# DOCUMENT EXCERPT
Class 11 Maths Ncert Solutions Trigonometry Miscellaneous Exercise

L.H.S.
\(=2 \cos \frac{\pi}{13} \cos \frac{9 \pi}{13}+\cos \frac{3 \pi}{13}+\cos \frac{5 \pi}{13}\)
\(=2 \cos \frac{\pi}{13} \cos \frac{9 \pi}{13}+2 \cos \left(\frac{\frac{3 \pi}{13}+\frac{5 \pi}{13}}{2}\right) \cos \left(\frac{\frac{3 \pi}{13}-\frac{5 \pi}{13}}{2}\right)\)
\(=\left[\cos x+\cos y=2 \cos \left(\frac{x+y}{2}\right) \cos \left(\frac{x+y}{2}\right)\right]\)
\(=2 \cos \frac{\pi}{13} \cos \frac{9 \pi}{13}+2 \cos \frac{4 \pi}{13} \cos \left(\frac{-\pi}{13}\right)\)
\(=2 \cos \frac{\pi}{13} \cos \frac{9 \pi}{13}+2 \cos \frac{4 \pi}{13} \cos \frac{\pi}{13}\)
\(=2 \cos \frac{\pi}{13}\left[\cos \frac{9 \pi}{13}+\cos \frac{4 \pi}{13}\right]\)
\(=2 \cos \frac{\pi}{13}\left[2 \cos \left(\frac{\frac{9 \pi}{13}+\frac{4 \pi}{2}}{2}\right) \cos \left(\frac{\frac{9 \pi}{13}-\frac{4 \pi}{23}}{2}\right)\right]\)
\(=2 \cos \frac{\pi}{13}\left[2 \cos \frac{\pi}{2} \cos \frac{5 \pi}{26}\right]\)
\(=2 \cos \times \frac{\pi}{13} \times 2 \times 0 \times \cos \frac{5 \pi}{26}\)
\(=0\)
Hence, L.H.S \( = \) R.H.S\(\ldots\)Proved

L.H.S.
\(=(\sin 3 x+\sin x) \sin x+(\cos 3 x-\cos x) \cos x\)
\(=\sin 3 x \sin x+\sin ^{2} x+\cos 3 x \cos x-\cos ^{2} x\)
\(=\cos 3 x \cos x+\sin 3 x \sin x-\left(\cos ^{2} x-\sin ^{2} x\right)\)
\(=\cos (3 x-x)-\cos 2 x[\cos (\mathrm{A}-\mathrm{B})=\cos \mathrm{A} \operatorname{Cos} \mathrm{B}+\sin A \sin B] \)
\(=\cos 2 x-\cos 2 x\)
\(=0\)
\(=\text { R.H.S. }\)

\(\text { L.H.S. }=(\cos x+\cos y)^{2}+(\sin x-\sin y)^{2}\)
\(=\cos ^{2} x+\cos ^{2} y+2 \cos x \cos y+\sin ^{2} x+\sin ^{2} y-2 \sin x \sin y\)

# EXPLORE THE MATERIAL
(1) In the trigonometry solutions, translate the sentence "Hence, L.H.S = R.H.S…Proved" into Spanish.
(2) Answer these questions using the trigonometry solutions:
(a) What value does the first proof reach in its final calculation?
(b) Which identity for cos (A − B) is quoted in the second proof?
(c) What expression is given as the L.H.S. at the start of the third proof?

# SUPPLIED INFORMATION
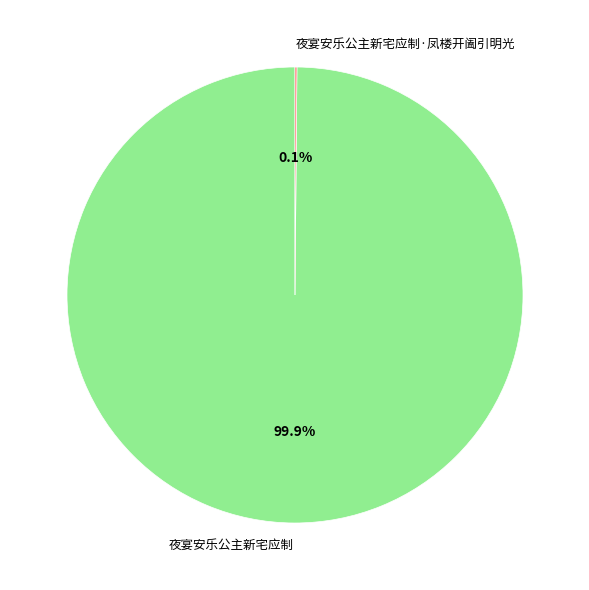

What is the largest slice in the pie chart?

夜宴安乐公主新宅应制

# ANSWERS BY ITEM NUMBER
(1) Por lo tanto, lado izquierdo = lado derecho… Demostrado.

(2)
(a) 0
(b) cos (A − B) = cos A cos B + sin A sin B
(c) (cos x + cos y)² + (sin x − sin y)²